▶ _Stored data entries_
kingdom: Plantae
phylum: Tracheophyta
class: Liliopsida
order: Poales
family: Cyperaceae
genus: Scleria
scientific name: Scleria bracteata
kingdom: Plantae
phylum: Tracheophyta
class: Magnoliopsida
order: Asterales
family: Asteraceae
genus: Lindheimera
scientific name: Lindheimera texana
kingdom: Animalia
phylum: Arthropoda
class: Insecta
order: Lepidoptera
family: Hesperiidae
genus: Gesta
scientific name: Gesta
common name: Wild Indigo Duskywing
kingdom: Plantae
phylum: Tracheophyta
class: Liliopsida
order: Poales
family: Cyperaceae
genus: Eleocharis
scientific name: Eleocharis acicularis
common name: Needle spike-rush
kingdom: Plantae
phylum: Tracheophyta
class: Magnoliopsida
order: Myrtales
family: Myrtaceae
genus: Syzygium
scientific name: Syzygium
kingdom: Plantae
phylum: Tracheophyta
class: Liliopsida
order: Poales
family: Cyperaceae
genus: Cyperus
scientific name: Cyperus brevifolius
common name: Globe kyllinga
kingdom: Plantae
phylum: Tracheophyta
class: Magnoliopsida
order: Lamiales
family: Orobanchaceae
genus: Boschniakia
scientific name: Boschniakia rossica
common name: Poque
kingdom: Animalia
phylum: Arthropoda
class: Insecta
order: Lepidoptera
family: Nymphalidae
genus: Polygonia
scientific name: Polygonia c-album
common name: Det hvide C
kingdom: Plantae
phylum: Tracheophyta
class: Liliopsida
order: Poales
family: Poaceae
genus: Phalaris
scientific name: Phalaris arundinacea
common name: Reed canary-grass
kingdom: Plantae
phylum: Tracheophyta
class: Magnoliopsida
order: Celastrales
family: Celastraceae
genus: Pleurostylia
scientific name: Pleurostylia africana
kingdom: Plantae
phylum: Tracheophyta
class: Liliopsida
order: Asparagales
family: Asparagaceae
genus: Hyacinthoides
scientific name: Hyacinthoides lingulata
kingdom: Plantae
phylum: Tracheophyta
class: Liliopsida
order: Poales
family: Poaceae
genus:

▶ _Directions_
Quote every line of the listing above word for word, from the first line to the last.

▶ _Result_
kingdom: Plantae
phylum: Tracheophyta
class: Liliopsida
order: Poales
family: Cyperaceae
genus: Scleria
scientific name: Scleria bracteata
kingdom: Plantae
phylum: Tracheophyta
class: Magnoliopsida
order: Asterales
family: Asteraceae
genus: Lindheimera
scientific name: Lindheimera texana
kingdom: Animalia
phylum: Arthropoda
class: Insecta
order: Lepidoptera
family: Hesperiidae
genus: Gesta
scientific name: Gesta
common name: Wild Indigo Duskywing
kingdom: Plantae
phylum: Tracheophyta
class: Liliopsida
order: Poales
family: Cyperaceae
genus: Eleocharis
scientific name: Eleocharis acicularis
common name: Needle spike-rush
kingdom: Plantae
phylum: Tracheophyta
class: Magnoliopsida
order: Myrtales
family: Myrtaceae
genus: Syzygium
scientific name: Syzygium
kingdom: Plantae
phylum: Tracheophyta
class: Liliopsida
order: Poales
family: Cyperaceae
genus: Cyperus
scientific name: Cyperus brevifolius
common name: Globe kyllinga
kingdom: Plantae
phylum: Tracheophyta
class: Magnoliopsida
order: Lamiales
family: Orobanchaceae
genus: Boschniakia
scientific name: Boschniakia rossica
common name: Poque
kingdom: Animalia
phylum: Arthropoda
class: Insecta
order: Lepidoptera
family: Nymphalidae
genus: Polygonia
scientific name: Polygonia c-album
common name: Det hvide C
kingdom: Plantae
phylum: Tracheophyta
class: Liliopsida
order: Poales
family: Poaceae
genus: Phalaris
scientific name: Phalaris arundinacea
common name: Reed canary-grass
kingdom: Plantae
phylum: Tracheophyta
class: Magnoliopsida
order: Celastrales
family: Celastraceae
genus: Pleurostylia
scientific name: Pleurostylia africana
kingdom: Plantae
phylum: Tracheophyta
class: Liliopsida
order: Asparagales
family: Asparagaceae
genus: Hyacinthoides
scientific name: Hyacinthoides lingulata
kingdom: Plantae
phylum: Tracheophyta
class: Liliopsida
order: Poales
family: Poaceae
genus:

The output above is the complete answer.